Note: Individual-level score estimation in Max/Diff Web does not perform all the types of analysis that some analysts may desire. As an example, some analysts may take the rescaled or raw scores into another statistical package and perform additional analysis such as histograms to view the distribution of scores across individuals.



Settings and Options

When you click Analysis | MaxDiff Scores, a simple dialog is displayed. The default settings in MaxDiff Scores estimation should work well for almost every application. If you click Settings..., you can review (or modify) the settings that will be used in your score computation.
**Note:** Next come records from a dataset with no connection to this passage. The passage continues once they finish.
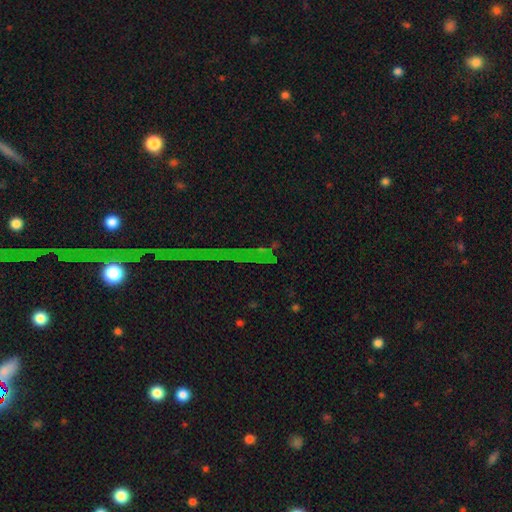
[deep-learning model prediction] Morphology: type=star or artifact (76%).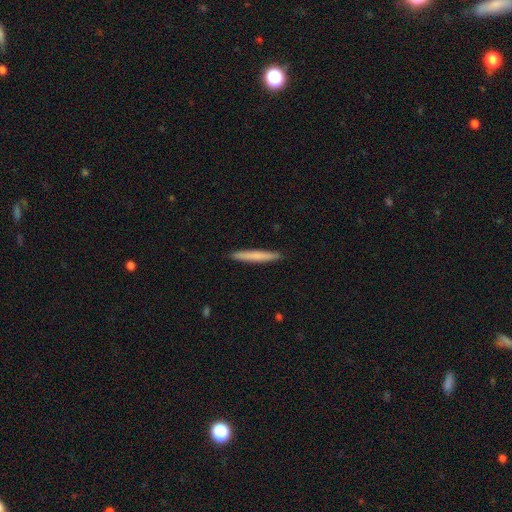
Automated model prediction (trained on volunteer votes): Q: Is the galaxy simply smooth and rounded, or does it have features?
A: smooth — 73%.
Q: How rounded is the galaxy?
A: cigar-shaped — 97%.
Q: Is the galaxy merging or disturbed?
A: none — 93%.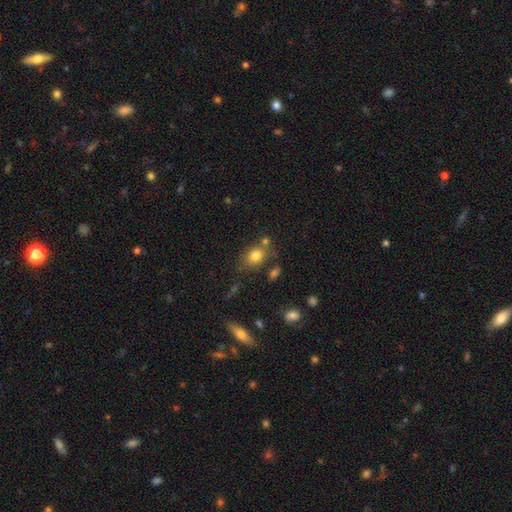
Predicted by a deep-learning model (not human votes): Smooth or featured?
  - smooth: 79% *
  - star or artifact: 11%
  - featured or disk: 10%
How rounded?
  - in between: 64% *
  - round: 34%
  - cigar-shaped: 2%
Merging?
  - none: 64% *
  - minor disturbance: 17%
  - merger: 14%
  - major disturbance: 6%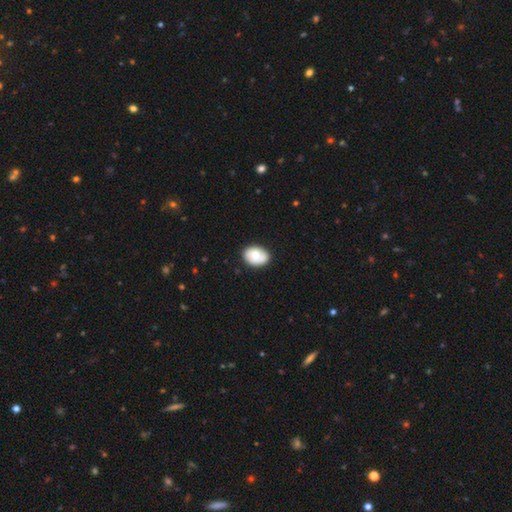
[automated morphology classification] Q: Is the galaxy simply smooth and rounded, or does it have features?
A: smooth — 70%.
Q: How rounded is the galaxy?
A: in between — 75%.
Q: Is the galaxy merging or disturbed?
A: none — 79%.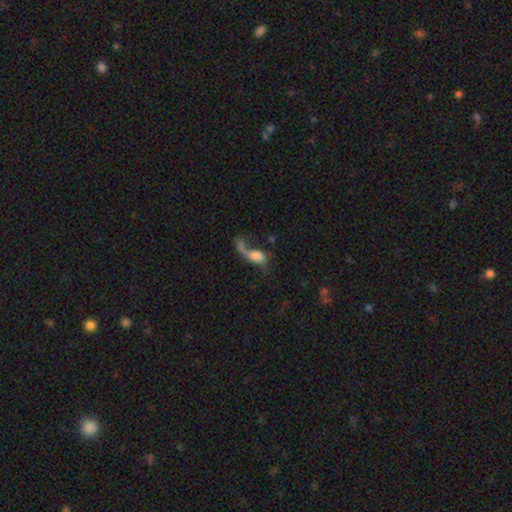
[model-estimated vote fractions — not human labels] A smooth galaxy with no disk features (49%). Merging: major disturbance (46%).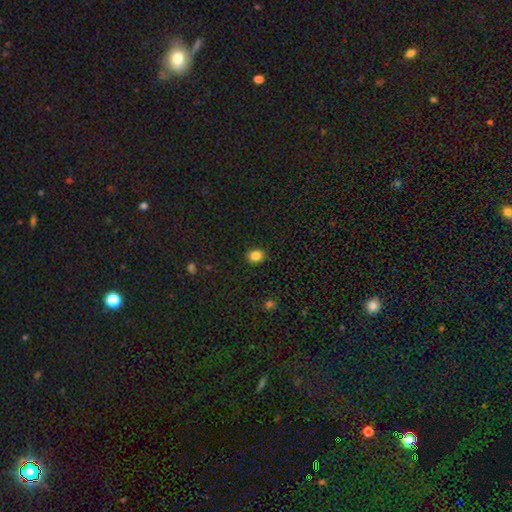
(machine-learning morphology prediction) smooth 84%, star or artifact 11%, featured or disk 5%. Down the decision tree: how rounded — round (61%); merging — none (89%).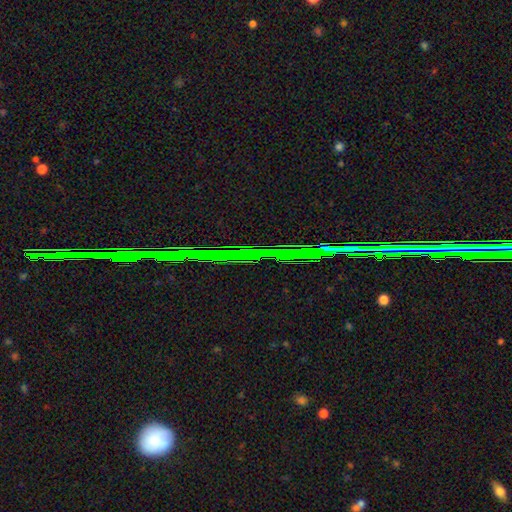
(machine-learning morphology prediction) Overall: star or artifact (79%).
Click the Show Advanced Settings>> button to reveal additional advanced settings within this same dialog.

maxdiffscores1  

You should choose a Respondent Numbering method consistent with other data exports you may conduct under File | Export Data (so you can later align/merge your MaxDiff scores for respondents with other segmentation data).

Number of Iterations before Using Results  
The estimation routine that MaxDiff employs (HB) uses many thousands of iterations to find stable scores prior to actually "using" (saving) the results for each respondent. 20,000 iterations is the default, and should give you a healthy margin of safety, in the sense that the scores should have every opportunity to stabilize (assuming appropriate design and sample size). You may change the number of iterations if you wish.  
 
Constraints  
Sometimes you know beforehand that some levels rationally should be preferred to others. For example, perhaps you included three items in your list related to end-of-year bonus:  
 
Receive a $500 end-of-year bonus  
Receive a $750 end-of-year bonus  
Receive a $1,000 end-of-year bonus  
 
Every rational respondent should prefer higher bonus to lower bonus, and you can inform the estimation routine of this preference. Click the Edit button under the Constraints section if you would like to specify known preference orders and constrain the estimated scores to conform to these expectations. The method that MaxDiff uses to constrain the scores is called "simultaneous tying" and it is described in the CBC/HB Technical Paper on our website.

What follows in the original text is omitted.